Governo militar considerava desenvolvimento de arma nuclear essencial para defesa do país

iG Minas Gerais |

Comissão Nacional da Verdade tem dificuldade em obter relatórios
Wilson Dias/ABr - 6.11.2012
Comissão Nacional da Verdade tem dificuldade em obter relatórios

Brasília. As Forças Armadas têm se recusado a responder dezenas de ofícios da Comissão Nacional da Verdade (CNV) e do Ministério Público Federal (MPF) travando a investigação de crimes da ditadura militar. Desde que foi criada, em maio de 2012, a comissão não recebeu nenhuma informação relevante do Exército, Marinha ou Aeronáutica, segundo levantamento feito a pedido do jornal “Folha de S.Paulo”.

Oficialmente, o discurso é outro: o Ministério da Defesa e as três Forças afirmam que estão colaborando. A comissão requereu a relação de oficiais que serviram em órgãos da repressão, questionando ainda quais foram as bases militares utilizadas. Não houve resposta.

De um pedido de informação sobre 60 militares, somente a Marinha respondeu, apresentando o nome de dois. Nenhum dado foi obtido de um outro requerimento que cobrava informações sobre 309 casos de torturas, mortes e desaparecimentos. Procuradores responsáveis pelas investigações dos crimes do período dizem o mesmo: a falta de colaboração atrapalha o andamento de inquéritos com o objetivo de questionar a validade da Lei da Anistia em casos de desaparecimento forçado.

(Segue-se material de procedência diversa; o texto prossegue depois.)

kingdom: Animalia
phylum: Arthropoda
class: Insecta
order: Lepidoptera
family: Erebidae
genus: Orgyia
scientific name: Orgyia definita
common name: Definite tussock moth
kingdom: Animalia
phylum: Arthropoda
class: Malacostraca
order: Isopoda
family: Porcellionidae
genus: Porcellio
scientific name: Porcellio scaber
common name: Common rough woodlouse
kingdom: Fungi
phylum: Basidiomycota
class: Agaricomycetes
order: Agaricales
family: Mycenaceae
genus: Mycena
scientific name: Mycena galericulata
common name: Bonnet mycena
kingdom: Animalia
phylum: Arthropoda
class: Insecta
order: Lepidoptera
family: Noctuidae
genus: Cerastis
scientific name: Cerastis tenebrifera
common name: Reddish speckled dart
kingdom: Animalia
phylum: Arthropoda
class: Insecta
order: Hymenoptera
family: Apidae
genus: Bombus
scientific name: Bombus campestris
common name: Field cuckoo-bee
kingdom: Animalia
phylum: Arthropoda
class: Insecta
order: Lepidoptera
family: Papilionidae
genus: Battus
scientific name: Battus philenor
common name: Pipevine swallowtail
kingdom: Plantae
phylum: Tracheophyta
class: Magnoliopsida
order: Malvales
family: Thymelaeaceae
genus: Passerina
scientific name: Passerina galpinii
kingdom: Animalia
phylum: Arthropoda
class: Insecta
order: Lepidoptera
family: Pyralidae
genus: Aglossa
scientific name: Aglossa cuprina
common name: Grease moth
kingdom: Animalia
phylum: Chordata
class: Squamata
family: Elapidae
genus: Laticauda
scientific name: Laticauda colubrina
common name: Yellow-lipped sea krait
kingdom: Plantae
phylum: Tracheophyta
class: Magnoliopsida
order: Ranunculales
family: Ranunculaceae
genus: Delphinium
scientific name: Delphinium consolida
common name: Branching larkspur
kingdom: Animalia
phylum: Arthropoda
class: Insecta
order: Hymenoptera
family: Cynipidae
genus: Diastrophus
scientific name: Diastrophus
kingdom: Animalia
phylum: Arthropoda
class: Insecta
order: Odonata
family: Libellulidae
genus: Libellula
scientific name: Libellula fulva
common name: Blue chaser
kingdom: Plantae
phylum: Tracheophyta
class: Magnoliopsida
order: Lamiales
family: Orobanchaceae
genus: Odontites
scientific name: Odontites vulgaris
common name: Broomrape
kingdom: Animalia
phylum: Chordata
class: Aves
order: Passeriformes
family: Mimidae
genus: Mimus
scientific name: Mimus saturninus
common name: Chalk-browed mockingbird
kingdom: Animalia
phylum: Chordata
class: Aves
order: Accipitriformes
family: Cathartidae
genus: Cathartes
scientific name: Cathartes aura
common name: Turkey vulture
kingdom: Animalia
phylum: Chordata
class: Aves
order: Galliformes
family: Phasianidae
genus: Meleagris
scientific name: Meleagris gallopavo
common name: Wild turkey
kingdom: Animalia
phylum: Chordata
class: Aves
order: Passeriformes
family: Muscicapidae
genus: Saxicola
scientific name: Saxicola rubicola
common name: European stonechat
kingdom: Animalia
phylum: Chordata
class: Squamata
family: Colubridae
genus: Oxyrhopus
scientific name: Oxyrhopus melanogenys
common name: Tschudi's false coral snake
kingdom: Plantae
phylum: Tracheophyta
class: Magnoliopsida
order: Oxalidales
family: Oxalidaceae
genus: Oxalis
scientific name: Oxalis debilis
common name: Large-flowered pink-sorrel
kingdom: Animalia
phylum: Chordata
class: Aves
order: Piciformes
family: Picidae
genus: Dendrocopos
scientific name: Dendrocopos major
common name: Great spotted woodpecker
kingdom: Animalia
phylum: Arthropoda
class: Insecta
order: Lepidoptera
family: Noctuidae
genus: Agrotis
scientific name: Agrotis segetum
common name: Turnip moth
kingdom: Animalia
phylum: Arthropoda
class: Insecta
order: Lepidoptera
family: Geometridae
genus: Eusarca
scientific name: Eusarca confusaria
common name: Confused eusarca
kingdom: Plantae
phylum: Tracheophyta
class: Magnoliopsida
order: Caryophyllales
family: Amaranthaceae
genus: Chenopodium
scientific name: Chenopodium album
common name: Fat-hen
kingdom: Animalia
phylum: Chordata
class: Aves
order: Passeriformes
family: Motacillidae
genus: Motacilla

Arma nuclear. Dois meses depois do golpe, o governo militar editou, com carimbo de ultrassecreto, diretrizes estratégicas para o novo governo. O Conselho de Segurança Nacional (CSN) colocara no papel a filosofia militar para administrar o país. No capítulo destinado à defesa aérea, o desejo de deter o poderio nuclear está explícito.

“Para o cumprimento eficiente dessas funções essenciais (da defesa aérea), torna-se necessário: (...) a posse de armas e mísseis, com diferentes sistemas de controle direcional e uma variedade de cargas explosivas, inclusive nucleares, para uma destruição oportuna”, diz o texto.

Em 1975, o então presidente Ernesto Geisel assinou com a Alemanha um acordo de cooperação que levou à construção da usina de Angra I.

Ao firmar o entendimento, o governo militar acreditava que a Alemanha ensinaria ao Brasil como enriquecer urânio pelo método convencional, por ultracentrifugação. Porém, logo depois que o compromisso foi assinado, a Alemanha sofreu pesada pressão dos Estados Unidos, contrários ao programa nuclear brasileiro.